Nietypowa metoda produkcji kannabinoidów

Z pomocą przychodzą… drożdże. Kanadyjska firma Hyasynth Bio przy ich pomocy jest w stanie wyprodukować ponad 100 różnych cząsteczek kannabinoidów. Stosują do tego celu metody inżynierii genetycznej, znane już wcześniej w analogicznej produkcji opioidów.

Końcówka 2022 roku to czas, gdy firma rozpoczyna komercyjną produkcję i sprzedaż swojego drożdżowego CBD, którego cena jest niższa niż pozyskanego naturalnie, z roślin konopi. Nastąpiło to po 8 latach pracy naukowej i inżynieryjnej. W zeszłym roku firma ogłosiła sukces w produkcji ponad 20 innych kannabinoidów, w tym CBG, CBN, THCV, CBDV i CBDO. Portfolio patentów firmy obejmuje setki enzymów i procesów, które umożliwiają takie działanie.

Wszystko odbywa się za sprawą specjalnie zaprojektowanych szczepów drożdży, które do działania nie potrzebują już żadnych prekursorów ani innego rodzaju odczynników chemicznych, by wyprodukować kannabinoidy. Ta metoda gwarantuje także czystość od pestycydów, metali ciężkich czy jakichkolwiek innych zanieczyszczeń.

Stosowane są jedynie rzeczy, które są tradycyjną pożywką drożdży: woda, cukier i powietrze, wszystko podlegające ścisłej kontroli jakości. Drożdże dzięki temu rosną przez trzy do pięciu dni. Następnie mieszanina fermentacyjna jest oddzielana i łączona z rozpuszczalnikiem w celu ekstrakcji i oczyszczenia kannabinoidów. Na tym etapie firma pozbywa się materiału drożdżowego z produktu. Stosowane rozpuszczalniki są dopuszczone do stosowania w przetwórstwie farmaceutycznym i bezpieczne dla żywności. Wyizolowane kannabinoidy mogą być połączone z dowolnym produktem lub preparatem. Firma jest w stanie stworzyć kombinacje wielu kannabinoidów i umieścić je w tabletkach, olejkach, kremach lub w jakimkolwiek innym formacie.
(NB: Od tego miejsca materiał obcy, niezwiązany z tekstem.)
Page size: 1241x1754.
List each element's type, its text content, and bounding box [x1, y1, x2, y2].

Cały proces jest znacznie bardziej wydajny energetycznie niż indoorowa uprawa konopi, w związku z czym jest też bardziej ekologiczny.

Podsumowanie

Hyasynth Bio to kanadyjska firma biotechnologiczna od 2014 roku zajmująca się produkcją leków w oparciu na zmodyfikowanych mikrobach. Wśród jej produktów, poza kannabinoidami, znajdują się także kwas salicylowy, morfina czy insulina. Według ich własnych słów, stosowane przez nich metody są szybsze i tańsze niż pozyskiwanie z naturalnego źródła lub synteza chemiczna.

Opisana działalność jest nie tylko niezwykle ciekawa, ale może być furtką do dalszego rozwoju wiedzy, a w konsekwencji całej branży konopnej. Z zaciekawieniem obserwujemy rozwój rynku i poszerzanie wiedzy naukowej na temat konopi, kannabinoidów, terpenów czy flawonoidów.